> **Work to do**
1) Reproduce the stretch of the Meyerheim biography from "Friedrich Eduard Meyerheim. Portrait" through "to Friedrich Eduard Meyerheim.".
2) In the Meyerheim biography, list every person named other than Friedrich Eduard Meyerheim himself.
3) Answer these questions from the Meyerheim biography:
(a) On what date and in what city was Meyerheim born?
(b) In what year did he go to Berlin?
(c) What English title is given for "Häusliches Glück"?

Friedrich Eduard Meyerheim

Friedrich Eduard Meyerheim. Portrait by Franz Krüger (1850s)
Häusliches Glück (Domestic Happiness, 1872)
Wikimedia Commons has media related to Friedrich Eduard Meyerheim.

Friedrich Eduard Meyerheim (7 January 1808, Danzig – 18 January 1879, Berlin) was a German painter.[1]

Life

He came from a family of artists with a long history in Danzig. He received his first training from his father, a decorative painter. After further studies with the architecture painter Johann Adam Breysig, he went to Berlin in 1830 and enrolled at the Prussian Academy of Art. His teachers there were Eduard Daege and Johann Gottfried Niedlich (1766-1837).

> **Rows**
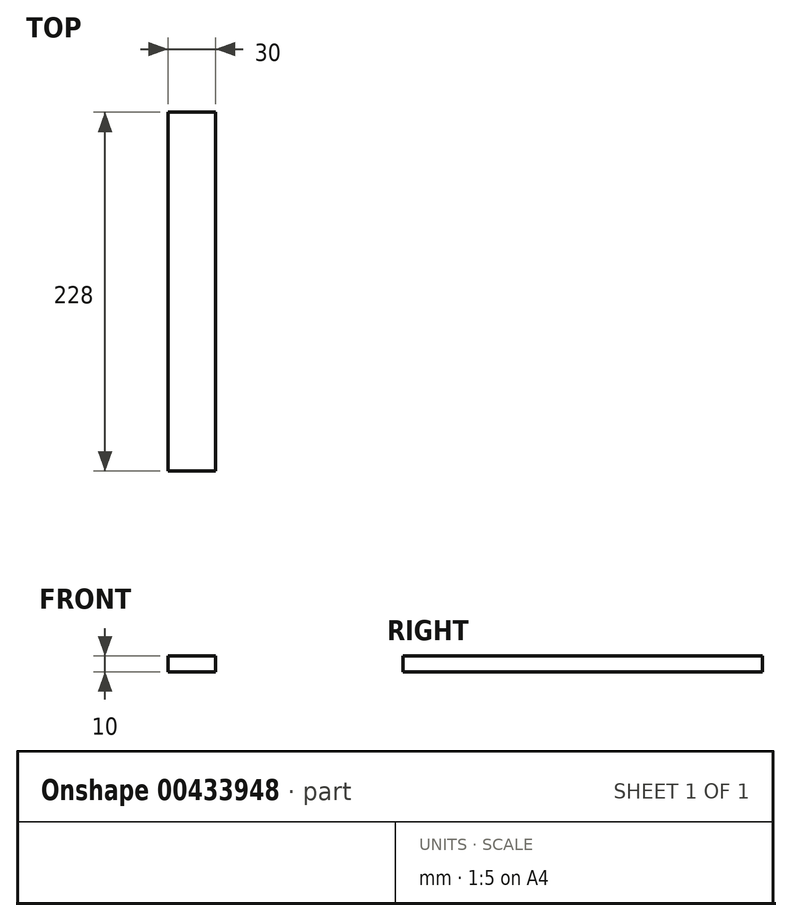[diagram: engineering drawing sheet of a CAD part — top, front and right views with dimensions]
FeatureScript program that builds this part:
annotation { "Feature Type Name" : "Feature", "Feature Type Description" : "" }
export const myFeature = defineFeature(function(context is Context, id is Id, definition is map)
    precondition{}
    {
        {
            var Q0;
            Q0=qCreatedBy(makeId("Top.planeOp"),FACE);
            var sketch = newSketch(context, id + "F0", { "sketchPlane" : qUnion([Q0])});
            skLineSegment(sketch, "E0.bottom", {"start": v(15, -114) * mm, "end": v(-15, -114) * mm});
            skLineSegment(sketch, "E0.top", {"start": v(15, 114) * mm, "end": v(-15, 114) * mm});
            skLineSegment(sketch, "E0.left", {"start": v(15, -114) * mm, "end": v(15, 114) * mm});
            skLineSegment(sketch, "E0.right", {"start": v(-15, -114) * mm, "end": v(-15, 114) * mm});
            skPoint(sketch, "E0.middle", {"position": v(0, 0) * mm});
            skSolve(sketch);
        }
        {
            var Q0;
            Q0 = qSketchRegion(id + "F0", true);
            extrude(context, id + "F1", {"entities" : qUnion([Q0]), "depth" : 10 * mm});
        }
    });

> **Results of the tasks**
1)
Friedrich Eduard Meyerheim. Portrait by Franz Krüger (1850s)
Häusliches Glück (Domestic Happiness, 1872)
Wikimedia Commons has media related to Friedrich Eduard Meyerheim.

2)
Franz Krüger
Johann Adam Breysig
Eduard Daege
Johann Gottfried Niedlich

3)
(a) He was born on 7 January 1808 in Danzig.
(b) He went to Berlin in 1830.
(c) The English title given is Domestic Happiness.